Protein identification

Blood-fed female ticks were detached, surface washed with 70% ethanol: 3% H2O2 to remove contaminants. The midguts were removed, washed in PBS buffer and homogenised in cold (4°C) in lysis buffer containing 20 mM Tris-HCL, 137 mM NaCl, 2 mM EDTA, 0.1% Triton-X 100 and 10% glycerol [105], supplemented with 0.1 – 0.2 mM PMSF (Sigma, St. Louis, MO, USA) and a 200-fold dilution of peptidase inhibitor cocktail (Sigma). The extract (N = 25) was sonicated, centrifuged at 14,000 × g, and then frozen (-20°C) until needed. Bradford protein assays were performed as described by the manufacturer (BioRAD, Richmond, CA) using immunoglobulin G as the standard. Samples (~40 μg per lane) of the midgut protein extract were electrophoresed using NuPage 4 – 12% 1 mm thick gradient gels under reducing conditions in accordance with the manufacturer's instructions (Invitrogen). Relative mol wts were estimated using pre-stained SeeBlue™ and unstained Mark 12™ mol wt markers (Invitrogen).

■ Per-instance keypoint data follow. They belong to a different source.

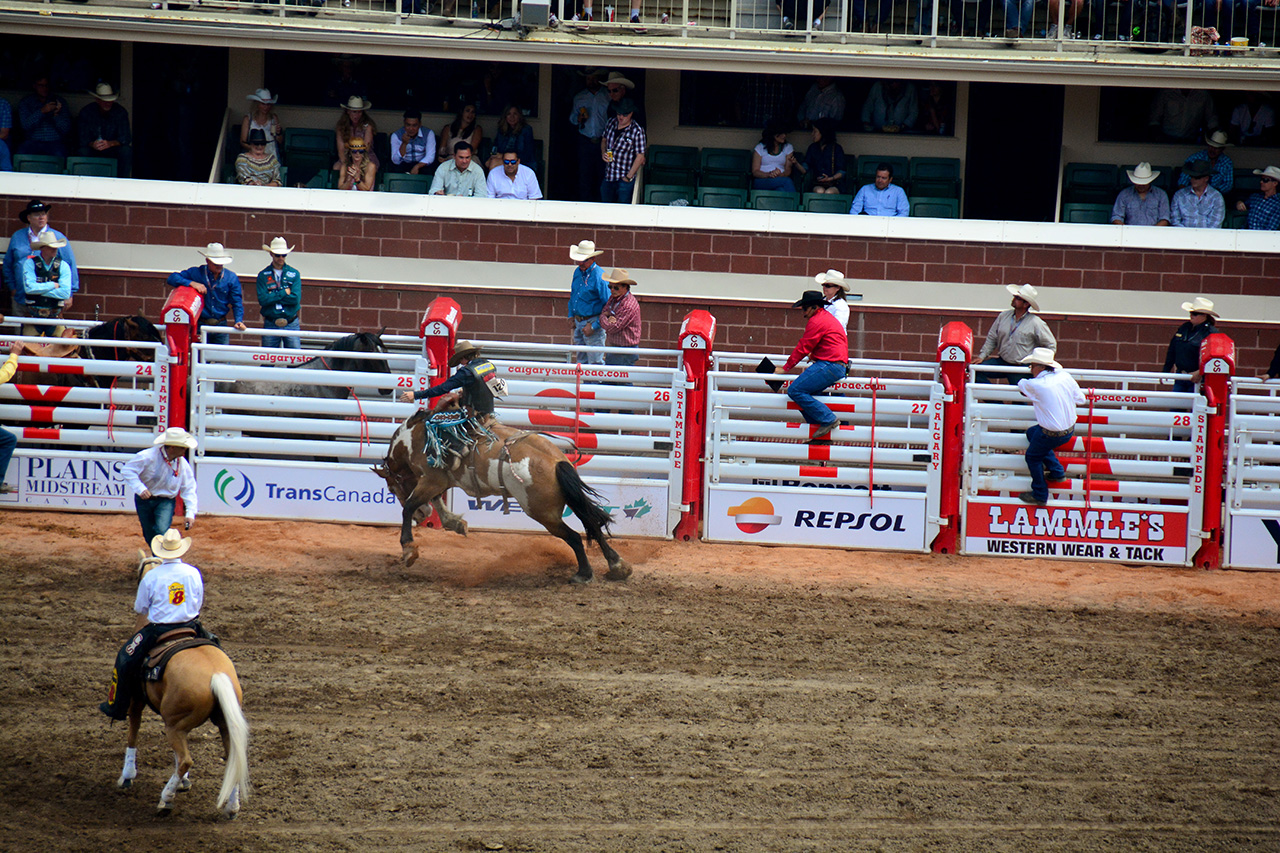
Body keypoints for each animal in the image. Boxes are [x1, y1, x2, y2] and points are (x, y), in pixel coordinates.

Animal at [117, 640, 252, 814]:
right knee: (233, 761)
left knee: (185, 761)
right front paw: (183, 782)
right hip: (225, 726)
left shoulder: (137, 697)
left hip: (174, 726)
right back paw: (232, 807)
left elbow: (133, 731)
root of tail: (216, 674)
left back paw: (166, 799)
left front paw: (127, 775)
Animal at [373, 409, 632, 581]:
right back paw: (618, 566)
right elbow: (437, 502)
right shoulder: (439, 482)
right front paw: (455, 523)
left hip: (544, 513)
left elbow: (408, 507)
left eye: (392, 488)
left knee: (575, 537)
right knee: (592, 524)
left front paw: (409, 550)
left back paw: (584, 574)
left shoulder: (430, 479)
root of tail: (556, 462)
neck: (415, 439)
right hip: (569, 498)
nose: (422, 515)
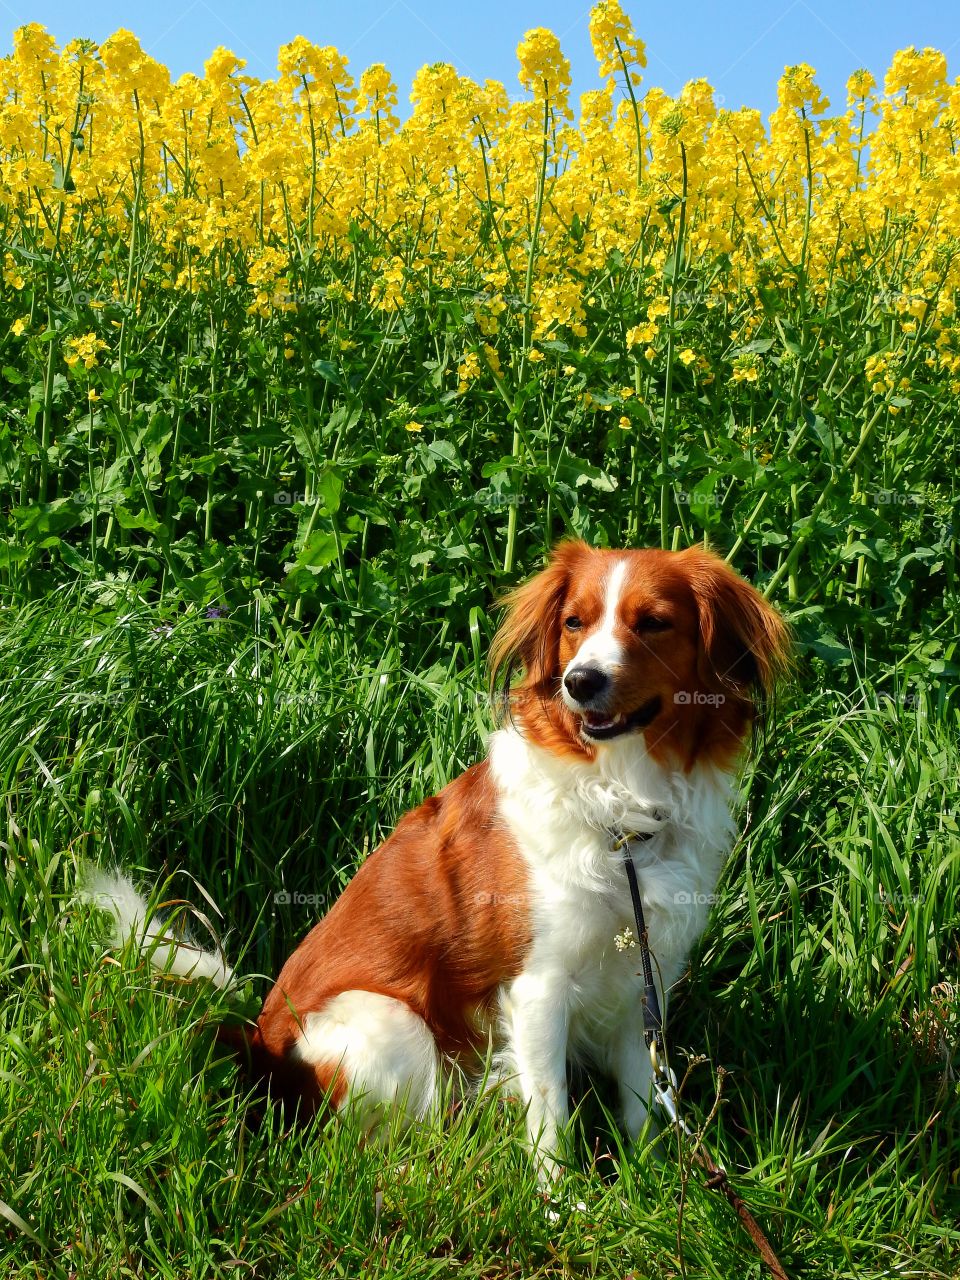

For amino-terminal sequencing of the midgut proteins, the proteins were electro-blotted to PVDF blot paper in a Xcell II Mini-Cell with transfer buffer (Invitrogen) and the membrane stained with 0.025% Coomassie Blue (R) in the absence of acetic acid. Stained bands were cut from the blot membrane and subjected to Edman degradation in a Procise sequencer (Perkin Elmer Corp.). The resultant AA sequences were searched against the most likely protein translations of each cDNA sequence obtained in the mass sequencing project, as described previously [78]. Identifications were also done by tryptic digestion/mass fingerprinting of selected gel slices excised from the protein gels at the University of Virginia's Keck Biomolecular Research Facility as described previously [3, 80], and at the Proteomics Facility, Research Technology Branch, National Institute of Allergy and Infectious Diseases. The sensitivity of detection would detect proteins or peptides even when present in concentrations as low as 1% of the sample.